TO DO: Present the lines of the records as a numbered list, starting at the beginning of the records and going on through the line with "Por su parte". Leave out any blank lines.
**** RECORDS PROVIDED
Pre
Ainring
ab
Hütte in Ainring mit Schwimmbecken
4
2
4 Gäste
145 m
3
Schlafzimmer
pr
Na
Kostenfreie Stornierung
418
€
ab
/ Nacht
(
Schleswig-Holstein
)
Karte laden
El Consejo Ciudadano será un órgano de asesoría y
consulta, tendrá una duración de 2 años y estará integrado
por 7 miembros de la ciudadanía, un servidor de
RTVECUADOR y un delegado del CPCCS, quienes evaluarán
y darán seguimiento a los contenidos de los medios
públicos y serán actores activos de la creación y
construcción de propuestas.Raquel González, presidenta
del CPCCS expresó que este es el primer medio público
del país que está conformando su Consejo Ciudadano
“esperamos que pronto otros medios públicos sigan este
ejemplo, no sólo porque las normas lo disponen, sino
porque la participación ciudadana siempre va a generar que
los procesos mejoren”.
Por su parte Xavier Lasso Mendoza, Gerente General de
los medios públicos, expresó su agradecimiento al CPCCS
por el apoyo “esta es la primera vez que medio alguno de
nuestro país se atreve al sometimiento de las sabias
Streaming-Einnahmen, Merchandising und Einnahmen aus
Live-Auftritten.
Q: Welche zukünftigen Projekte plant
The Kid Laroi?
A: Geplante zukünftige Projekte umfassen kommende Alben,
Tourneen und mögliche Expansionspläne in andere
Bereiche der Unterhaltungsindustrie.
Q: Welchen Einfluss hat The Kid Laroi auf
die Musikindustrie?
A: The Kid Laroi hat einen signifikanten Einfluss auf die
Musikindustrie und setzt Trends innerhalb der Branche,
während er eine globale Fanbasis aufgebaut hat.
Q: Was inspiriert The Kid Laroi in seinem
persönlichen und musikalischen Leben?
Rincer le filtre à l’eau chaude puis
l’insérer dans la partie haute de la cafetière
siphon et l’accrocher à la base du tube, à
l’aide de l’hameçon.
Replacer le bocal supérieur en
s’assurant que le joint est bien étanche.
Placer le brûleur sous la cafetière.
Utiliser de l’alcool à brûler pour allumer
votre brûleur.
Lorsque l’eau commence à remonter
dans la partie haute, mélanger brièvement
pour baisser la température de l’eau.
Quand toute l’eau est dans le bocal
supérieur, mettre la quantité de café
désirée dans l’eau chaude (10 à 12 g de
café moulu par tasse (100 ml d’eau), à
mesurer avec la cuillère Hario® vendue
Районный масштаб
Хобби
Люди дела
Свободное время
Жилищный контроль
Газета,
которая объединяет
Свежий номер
********
PROBLEM SOLUTION:
1. Pre
2. Ainring
3. ab
4. Hütte in Ainring mit Schwimmbecken
5. 4
6. 2
7. 4 Gäste
8. 145 m
9. 3
10. Schlafzimmer
11. pr
12. Na
13. Kostenfreie Stornierung
14. 418
15. €
16. ab
17. / Nacht
18. (
19. Schleswig-Holstein
20. )
21. Karte laden
22. El Consejo Ciudadano será un órgano de asesoría y
23. consulta, tendrá una duración de 2 años y estará integrado
24. por 7 miembros de la ciudadanía, un servidor de
25. RTVECUADOR y un delegado del CPCCS, quienes evaluarán
26. y darán seguimiento a los contenidos de los medios
27. públicos y serán actores activos de la creación y
28. construcción de propuestas.Raquel González, presidenta
29. del CPCCS expresó que este es el primer medio público
30. del país que está conformando su Consejo Ciudadano
31. “esperamos que pronto otros medios públicos sigan este
32. ejemplo, no sólo porque las normas lo disponen, sino
33. porque la participación ciudadana siempre va a generar que
34. los procesos mejoren”.
35. Por su parte Xavier Lasso Mendoza, Gerente General de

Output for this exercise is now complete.